Do you keep secrets?  Have you ever done something crazy, and not told anyone?  

I'm sitting here asking, because something whack happened on the way home the other night.  I'm asking myself why I have the urge to tell someone.  What happened to being satisfied just knowing it yourself?  We share everything.  What we eat, where we are, what we achieve, who we're with.  I feel like we've all got our fingers in our ears, eyes closed and we're yelling at the top of our lungs "look at me!  Look at me!"  No one listening to each other.

I'm just wondering what has happened to the relationship with the self.  There's so much clutter.  Everyone wants to look busy, and perhaps everyone is keeping themselves busy so they don't ever have to stop and see what there is underneath it all.  I can't speak for anyone else of course.  That's true.  All I can speak from is my own experience.  I just feel like we're always trying to 'one up' each other.  The stories, achievements and experiences.  Look at me!  Look at me!  And if we don't post the amazing things we're doing, then we feel small compared to everyone else that's bombarding us with their great lives and successes.

There's a certain satisfaction, a nice buzzing in the stomach and a fulfilling wholeness, when you do something and keep it to yourself.  A little secret.  Or a moment enjoyed.  Just like this sunrise.  I was riding home and got completely taken by the beauty of it.  I found myself standing at the edge just looking.  Breathing.  Existing completely in that moment.
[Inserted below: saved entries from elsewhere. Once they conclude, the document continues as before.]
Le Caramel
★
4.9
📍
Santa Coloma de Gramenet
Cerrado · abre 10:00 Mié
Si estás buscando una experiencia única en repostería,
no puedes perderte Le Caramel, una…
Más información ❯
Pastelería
Then there's the other side of it.  That sharing experiences is even better.  Connected.  I'm not talking about those moments though.  I'm not saying we should lock ourselves away.  The experiences I'm talking about are the ones that happen when you are alone.  It could even be something as simple as sitting reading the newest bestseller with your morning coffee, when a kookaburra swoops down and sits a metre away from you laughing.  Is the natural response just to look up and enjoy the moment, or is it to grab the phone and take a photo or status "OMG..." on Facebook.

It's all this that makes me want to move to a little house in a beach town and spend the rest of my days living a simple life.  If I disappear off the radar one day, I'm probably sitting on a verandah with a coffee, reading a book and enjoying the connection with random birds that swoop down to peck at the crumbs left over on the plate from lunch at my feet.  I saw a poster recently that said "I MISS MY PRE INTERNET BRAIN."  Ha.

And here I am having jotted down thoughts without telling you what happened the other night.  So I'll walk away with that little adventure kept to myself and the satisfaction of knowing that I've got a secret.